Alonzo Albert Skinner (January 16, 1814 – April 30, 1877) was an American judge and Whig party politician in Oregon. He was the 16th justice of the Oregon Supreme Court and unsuccessful candidate for the office of governor. He also served as a circuit court judge for the state of Oregon, was a customs collector, a judge in the Provisional Government of Oregon, and a commissioner on a Native American treaty commission.

==Early life==
Skinner was born in Portage County, Ohio in 1814. There in the community of Ravenna he read law and passed the bar in 1840. He then settled in Putnam County, Ohio in 1842 and served as a part-time prosecutor there before losing the election for county judge. Then in 1845 Skinner set out over the Oregon Trail on a seven-month journey to immigrate to Oregon Country. He arrived in Oregon City, Oregon in 1845. Alonzo then set up farming in the Tuality District while still practicing law.

==Political career==
Beginning in December 1846 Skinner, served as a circuit judge for the Provisional Government of Oregon. In that position he would travel from March through November to the county courts as a circuit rider. He was paid a salary of $800 per year for the job and served until 1849 when the Territorial Government arrived and judge Orville C. Pratt took over for Skinner. Later in 1849 Native Americans attacked and killed an American settler at Fort Steilacoom in Lewis County, after which chief justice William P. Bryant traveled to the fort for a trial of six defendants. Bryant brought along Skinner to serve as the prosecutor, and two of the six defendants were convicted and executed.

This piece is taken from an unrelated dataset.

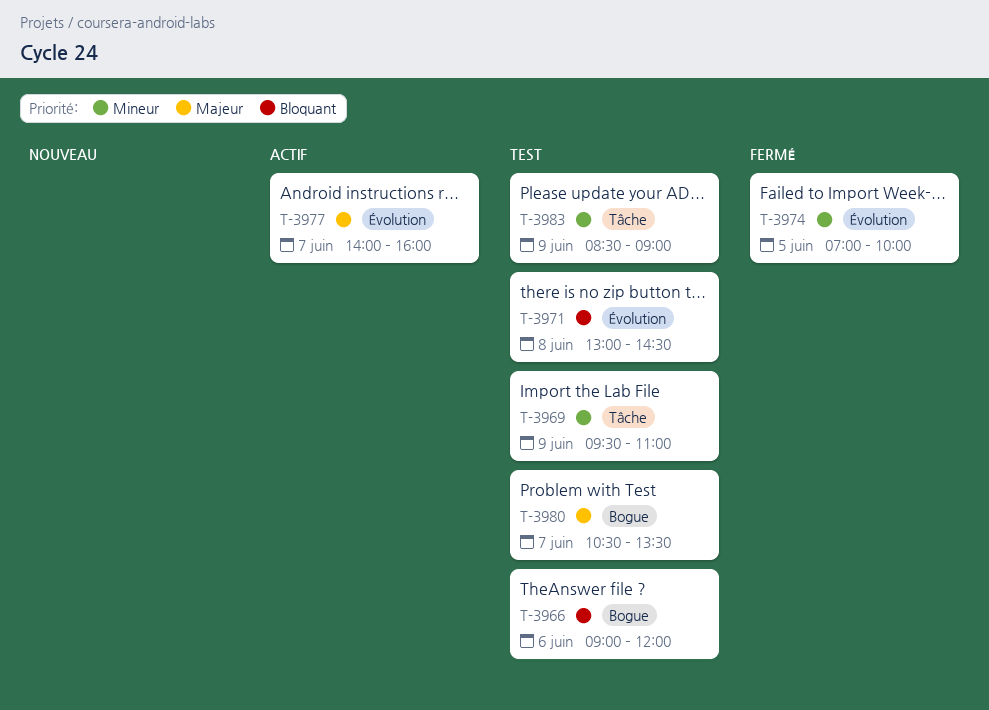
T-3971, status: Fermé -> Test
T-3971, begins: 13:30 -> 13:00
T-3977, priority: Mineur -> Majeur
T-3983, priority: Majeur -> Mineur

In June 1850, Skinner became a member of an Indian Commission established by the United States government to negotiate treaties with the tribes west of the Cascade Mountains in Oregon. The commission was established to guarantee the provisions of the Donation Land Claim Act, which allowed white or mixed native-white settlers to lay legal claim to up to 640 acres (2.6 km^{2}) of worked land in the Oregon Territory. The government wanted lands west of the Cascades for settlement and sought to push Native American tribes into Eastern Oregon. Skinner, alongside fellow commissioners John P. Gaines and Beverly S. Allen, negotiated the sale of native lands to the federal government, though they refused to relocate, and remained in the foothills of the Willamette Valley. The commission's members justification for the concession was the scarcity of white workers and thus high demand for native labor. The commission negotiated 19 treaties, though none were ratified. It was abolished in February 1851.

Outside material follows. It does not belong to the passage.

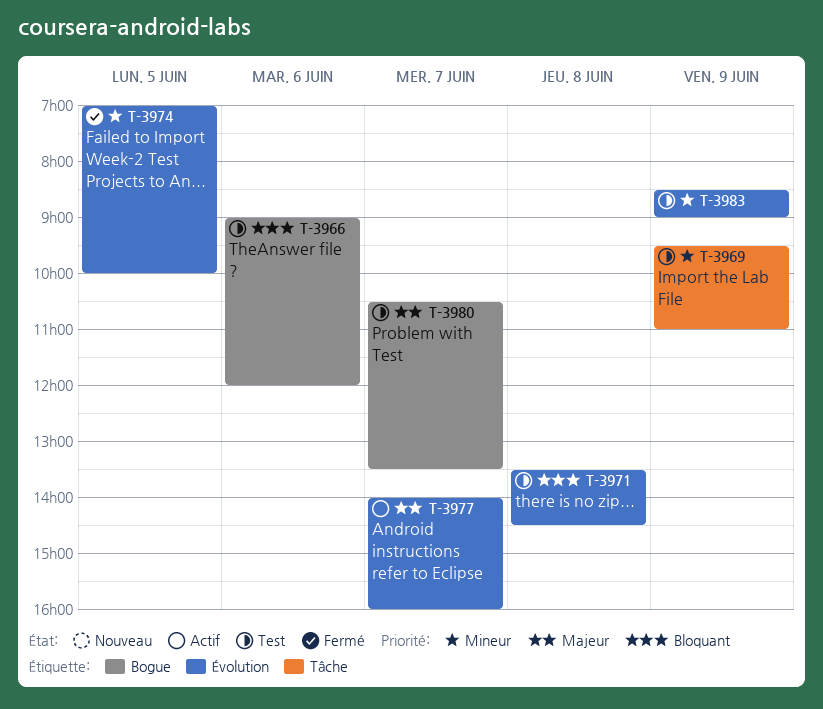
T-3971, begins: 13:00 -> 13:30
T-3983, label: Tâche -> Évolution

In 1851, Alonzo Skinner was appointed as an Indian agent for Southern Oregon. In 1853 he ran against former governor Joseph Lane for the position of territorial delegate to Congress for the Oregon Territory. As a Whig party candidate, Skinner called for the construction of a transcontinental railroad, but ultimately lost the campaign. In 1856, after moving to Pacific City, Washington, he married Elizabeth Hopkins Lincoln on May 22. Hopkins was a teacher in Vermont sent by Governor Slade to Oregon City. The two would go on to teach in Astoria, Oregon. Two years later, the couple moved to Willamina, Oregon in the Yamhill Valley, where Alonzo had established a land claim in 1850. The Skinners then moved to Eugene, Oregon where Alonzo returned to law practice. While in Eugene, he served as the city's recorder and as county clerk, elected to the latter as a Republican in 1862. During the Civil War, Skinner served as an assistant provost marshal for the United States Army as a civilian.

In 1866, Skinner was appointed by Oregon Governor George Lemuel Woods to the Oregon Supreme Court to replace Riley E. Stratton, who had died in office. Skinner served on the state's highest court until 1867, when he was replaced by John Kelsay.

==Later life==
After serving on the Supreme Court he then served as a circuit court judge for the state from 1867 to 1870. Skinner was then appointed as a customs collector for the United States at Empire City, Oregon. However, he suffered from poor health, and moved to California in 1877 in an effort to improve it. He died April 30 of that year in Santa Barbara.